Randel JohnsonDistinguished Lecturer

rkj33@cornell.edu

Randel (Randy) Johnson teaches the Employment & Immigration Policy in residency course in the JDinteractive program.

Johnson has worked on employment and immigration law and policy issues for more than twenty-five years, bringing a broad perspective from working in the executive agencies on Capitol Hill and in the private sector. He was deeply involved in past efforts on comprehensive immigration reform, including testifying in the U.S. House of Representatives and the U.S. Senate, and recently co-authored a white paper on targeted immigration initiatives in his role as Distinguished Immigration Scholar at Cornell Law School.

His experience also includes working as the Senior Vice President for Labor, Immigration & Employee Benefits at the U.S. Chamber of Commerce, Labor Counsel to the House Education and Labor Committee, and Special Assistant to the Solicitor of Labor at the U.S. Department of Labor.
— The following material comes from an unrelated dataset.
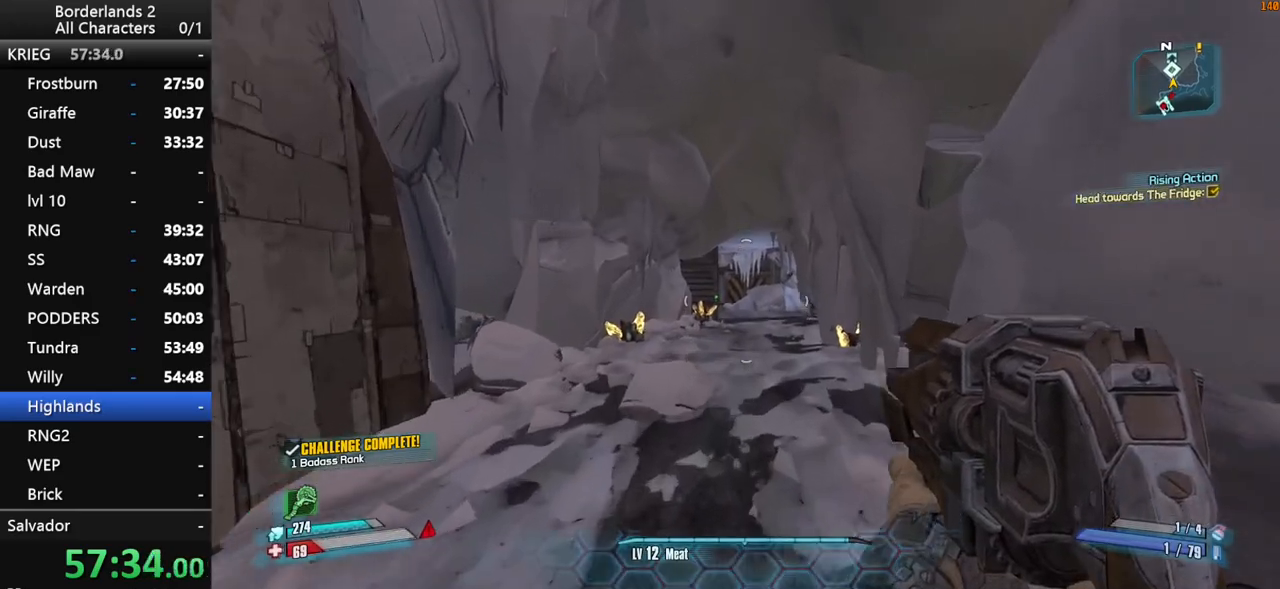
{"keys": ["w"], "mouse": [], "mouse_move": "still", "events": []}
He was also a partner at the law firm of Seyfarth Shaw and most recently a judge on the Administrative Review Board of the Labor Department.

He also served as a lobbyist with the National Association of Manufacturers, as an attorney with the Department of Labor’s Office of Administrative Law Judges, and as a law clerk to a Baltimore city trial judge immediately following law school. Between college and law school, Johnson worked for IBM in Bethesda, Maryland.

Johnson is a graduate of Denison University and the University of Maryland School of Law and earned his Master of Laws in labor relations from the Georgetown University Law Center. He received a graduate certificate from the Harvard Kennedy School of Government for Senior Managers in Government. He is a fellow of the College of Labor and Employment Lawyers and a member of the Maryland and D.C. bars.

Johnson was a member of the Brookings Institution’s Quality Alliance Steering Committee and previously served on the board of directors of the National Immigration Forum, the American Immigration Council, and the Lutheran Immigration Refugee Service Agency. He was also a member of the Department of Homeland Security Date Management Improvement Act Task Force on border entry and exit issues, the Chicago Council on Foreign Relations Immigration Task Force, the 21st Century Workforce Commission, and the Carnegie U.S.-Mexico Migration Study Group.